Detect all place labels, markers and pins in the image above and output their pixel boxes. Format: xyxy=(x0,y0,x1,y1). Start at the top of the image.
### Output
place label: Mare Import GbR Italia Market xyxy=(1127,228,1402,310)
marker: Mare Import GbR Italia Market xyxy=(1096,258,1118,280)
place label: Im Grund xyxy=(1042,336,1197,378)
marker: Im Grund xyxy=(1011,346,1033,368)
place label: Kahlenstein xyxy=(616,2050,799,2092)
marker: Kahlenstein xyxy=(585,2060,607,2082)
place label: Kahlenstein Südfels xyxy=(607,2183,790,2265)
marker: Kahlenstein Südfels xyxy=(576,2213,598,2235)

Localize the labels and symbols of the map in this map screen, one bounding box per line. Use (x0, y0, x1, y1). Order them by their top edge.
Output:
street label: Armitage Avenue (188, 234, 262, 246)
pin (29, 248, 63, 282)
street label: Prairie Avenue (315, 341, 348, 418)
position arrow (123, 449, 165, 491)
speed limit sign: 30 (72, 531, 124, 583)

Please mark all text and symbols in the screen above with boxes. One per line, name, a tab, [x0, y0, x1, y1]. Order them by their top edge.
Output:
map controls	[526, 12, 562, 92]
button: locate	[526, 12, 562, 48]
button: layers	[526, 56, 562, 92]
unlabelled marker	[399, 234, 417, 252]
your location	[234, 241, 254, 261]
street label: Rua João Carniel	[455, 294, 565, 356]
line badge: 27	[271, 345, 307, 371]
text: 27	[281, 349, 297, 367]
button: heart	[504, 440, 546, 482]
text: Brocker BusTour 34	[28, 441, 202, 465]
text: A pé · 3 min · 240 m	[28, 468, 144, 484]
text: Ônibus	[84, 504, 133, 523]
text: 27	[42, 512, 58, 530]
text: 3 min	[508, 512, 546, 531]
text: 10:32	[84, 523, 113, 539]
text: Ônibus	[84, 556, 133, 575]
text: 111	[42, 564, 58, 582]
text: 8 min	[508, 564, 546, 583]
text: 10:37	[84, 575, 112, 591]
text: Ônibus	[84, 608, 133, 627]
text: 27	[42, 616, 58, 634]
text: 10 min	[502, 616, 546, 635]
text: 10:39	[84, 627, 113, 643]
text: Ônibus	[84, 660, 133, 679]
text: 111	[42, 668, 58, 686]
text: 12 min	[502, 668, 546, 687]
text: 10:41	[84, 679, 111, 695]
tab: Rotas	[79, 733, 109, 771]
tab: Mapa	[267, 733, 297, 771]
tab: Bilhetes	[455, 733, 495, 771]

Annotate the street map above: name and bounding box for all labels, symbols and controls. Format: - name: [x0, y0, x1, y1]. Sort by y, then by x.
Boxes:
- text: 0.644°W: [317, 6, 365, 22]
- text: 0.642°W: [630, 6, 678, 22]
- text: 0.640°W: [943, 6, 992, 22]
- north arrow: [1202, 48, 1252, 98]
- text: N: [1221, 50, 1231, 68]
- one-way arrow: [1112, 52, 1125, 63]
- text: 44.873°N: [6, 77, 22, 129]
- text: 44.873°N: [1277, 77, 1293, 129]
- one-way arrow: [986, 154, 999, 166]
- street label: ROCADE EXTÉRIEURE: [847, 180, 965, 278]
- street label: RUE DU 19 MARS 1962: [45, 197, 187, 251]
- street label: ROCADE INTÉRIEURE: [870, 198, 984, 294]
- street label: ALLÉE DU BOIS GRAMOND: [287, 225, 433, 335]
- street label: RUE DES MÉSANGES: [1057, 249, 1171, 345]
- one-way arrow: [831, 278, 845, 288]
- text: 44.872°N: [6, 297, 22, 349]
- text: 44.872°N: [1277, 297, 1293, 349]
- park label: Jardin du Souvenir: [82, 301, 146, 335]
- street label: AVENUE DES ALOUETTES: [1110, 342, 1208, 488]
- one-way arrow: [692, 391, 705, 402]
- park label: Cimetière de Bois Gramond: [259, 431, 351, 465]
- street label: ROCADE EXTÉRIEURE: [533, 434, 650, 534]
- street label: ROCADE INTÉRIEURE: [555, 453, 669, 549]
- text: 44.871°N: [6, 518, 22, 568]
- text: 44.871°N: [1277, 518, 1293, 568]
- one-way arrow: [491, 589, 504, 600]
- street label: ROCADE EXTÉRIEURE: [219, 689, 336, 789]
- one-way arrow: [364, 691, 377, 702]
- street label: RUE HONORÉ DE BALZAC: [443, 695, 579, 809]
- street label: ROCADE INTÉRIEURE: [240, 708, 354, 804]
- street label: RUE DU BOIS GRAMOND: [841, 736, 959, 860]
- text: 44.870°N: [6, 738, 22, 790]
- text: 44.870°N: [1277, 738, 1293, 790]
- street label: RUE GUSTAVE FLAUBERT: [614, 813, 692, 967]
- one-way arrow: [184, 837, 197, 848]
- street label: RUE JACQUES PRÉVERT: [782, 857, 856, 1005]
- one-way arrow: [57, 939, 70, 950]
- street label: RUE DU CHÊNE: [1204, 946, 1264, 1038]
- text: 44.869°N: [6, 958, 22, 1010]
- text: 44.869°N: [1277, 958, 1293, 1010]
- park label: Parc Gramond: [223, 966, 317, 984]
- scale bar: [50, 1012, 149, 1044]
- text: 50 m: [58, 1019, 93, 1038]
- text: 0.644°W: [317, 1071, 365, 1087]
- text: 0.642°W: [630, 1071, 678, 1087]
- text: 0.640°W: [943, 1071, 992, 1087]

=== ACTIVITY ===
Wherever "edge" occurs in the records above, copy the line it sits in.

=== EXERCISE RESULT ===
Localize the labels and symbols of the map in this map screen, one bounding box per line. Use (x0, y0, x1, y1). Order them by their top edge.
Please mark all text and symbols in the screen above with boxes. One per line, name, a tab, [x0, y0, x1, y1]. Order them by their top edge.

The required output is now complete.